A few years ago I asked the devs to run the benchmark on how much better (if at all) outbox is over using large relays. No one took up this question, so I started running benchmarks. A few learnings for me: 1. Outbox is proven better than using large relays 2. Three relays is the optimum for each npub 3. Three year old notes have an incredibly low survival rate, and are barely findable by the best outbox implementations (~~20%) 4. There are half a dozen algos not yet implemented by any nostr app to my knowledge that are superior to current algos for finding year old notes 5. No nostr app has implemented nip-66 relay liveness checks in outbox implementations to my knowledge 6. It could be measurement or methodology error - the relay/note indexer performs worse than outbox and large relays 7. There are poor performing outbox implementations Cc @balas @KernelKind @fiatjaf

Replies (12)

Here is the latest synthesis: https://github.com/nostrability/outbox/pull/6/ Running some more tests tomorrow. In the nostrability/outbox repo you can find the algos I benchmarked, and what test were run if you’d lung to recreate. Tomorrow I’m running nip-66 benchmarks across profiles with various follow counts to better understand how much better is nip-66 x outbox for note findability
At the moment with the current state of nostr, just for outbox I agree that there are diminishing returns after about 20 or so relays, but in addition to the outbox relays, the app still needs to open more connections to find replies. Turns out chrome is fine, it was Brave Shields preventing more connections.
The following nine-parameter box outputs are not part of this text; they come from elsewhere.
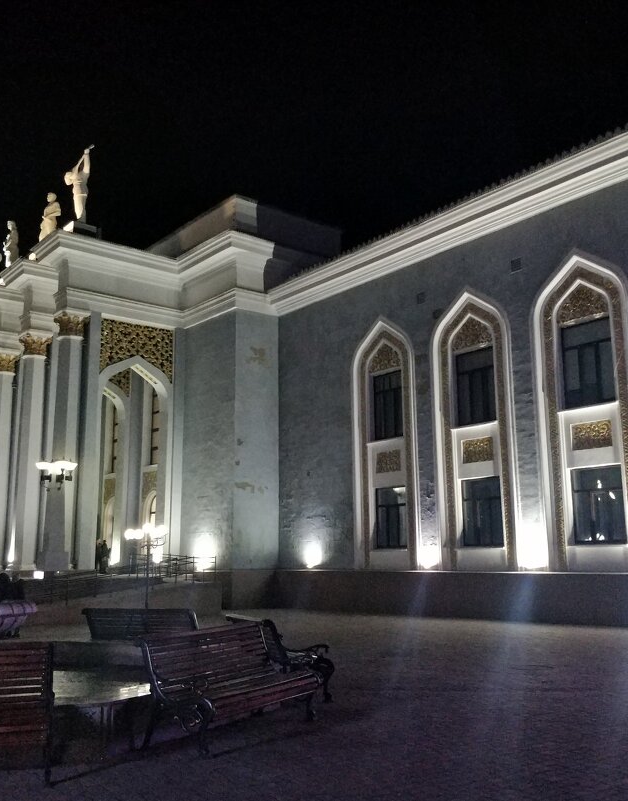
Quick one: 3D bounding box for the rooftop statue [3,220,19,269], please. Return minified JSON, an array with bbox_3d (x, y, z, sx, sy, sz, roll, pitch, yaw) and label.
[{"bbox_3d":[-16.869,-8.634,41.414,0.900,3.006,1.000,9,-15,-40],"label":"rooftop statue"}]

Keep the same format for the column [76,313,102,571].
[{"bbox_3d":[-10.183,1.657,33.029,0.764,11.479,0.950,9,-15,-40],"label":"column"}]

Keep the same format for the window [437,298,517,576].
[{"bbox_3d":[6.252,1.203,28.501,0.500,10.300,3.000,9,-15,-41],"label":"window"}]

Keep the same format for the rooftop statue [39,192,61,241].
[{"bbox_3d":[-13.706,-9.335,38.277,0.900,3.051,1.000,9,-15,-40],"label":"rooftop statue"}]

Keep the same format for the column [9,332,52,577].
[{"bbox_3d":[-14.976,2.490,39.042,1.380,12.550,1.380,9,-15,-41],"label":"column"}]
I read your report on Nostrability, but I don't understand how you're doing these benchmarks. Are you firing up the apps and measuring the notes they display? Can't be that, right? And what are those algorithms you listened. I tried looking them up but didn't get a clear view of how exactly they would work with outbox.
Thanks for taking interest. I will add methodology overview to the readme. To your questions: 1. I extracted the algorithms from nostr outbox implementations to a typescript library. 2. In the TS library we have nostr algos from the real world (e.g. from amethyst, nostrudel, nostur etc) 3. In the TS library we also have the general CS algorithms not yet found in nostr apps 4. The computer science problem of “outbox” maps to “weighted set cover problem” AKA “maximum coverage problem”. 5. The “winning” algo for long term event retrieval MAB is used in real world applications in online ads, a/b testing https://web.stanford.edu/class/cme241/lecture_slides/MultiArmedBandits.pdf https://web.mit.edu/6.7950/www/lectures/L15-2022fa.pdf 6. I answer two questions to the above: Given a npub (e.g. fiatjaf who has 400/whatever follows) run a ~~dozen or so algos A) “assignment coverage” phase 1(academic/no network ) if every relay is online, and no events are deleted, how many of your follows are reached by this algo? B) “event recall” phase 2 (real world like/pull events from relays) given realistic conditions of relays being down, events being pruned/deleted, relays gating event retrieval (via auth or otherwise) what are the numbers? C) given phase 2 above, what happens if we triage relays first via nip-66 liveness monitor events, relays, services like nostr.watch by @sandwich 7. I have not gone into a dozen apps to measure in app the outbox results. All of this is done in deno/typescript 8. The real world results are vastly different than the academic ones. I’m measuring more details on nip-66 - the hypotheses are 1) improved coverage, and 2) drastically reduced number of calls to relays to find the info being sought
I made the report less academic, and more actionable. Specific to your question on how to implement the cs algo - mab - see https://github.com/nostrability/outbox/blob/main/IMPLEMENTATION-GUIDE.md#7-learn-from-what-actually-works And https://github.com/nostrability/outbox/blob/main/IMPLEMENTATION-GUIDE.md#improvement-opportunities MAB complements nip-66 well - nip-66 checks liveness before asking relays, whereas MAB tracks relay health *after* asking the relay, and scores it. Nosotros @Cesar Dias looks like has a “seen” table (event created at x seen on relay y), and it is not providing feedback to relay selection for future lookups.
IMHO regarding coverage: clients don't need to find a minimum set with maximum coverage. Clients can just connect to 500 relays to follow 500 people. It still works. But of course it is more efficient to do otherwise, and especially if some relays are down, to find the set that is up and covers everyone. I think (as you describe in (8) that real world considerations probably far outweigh theoretical algorithm choices. But that doesn't mean we shouldn't bother to get the algorithms right.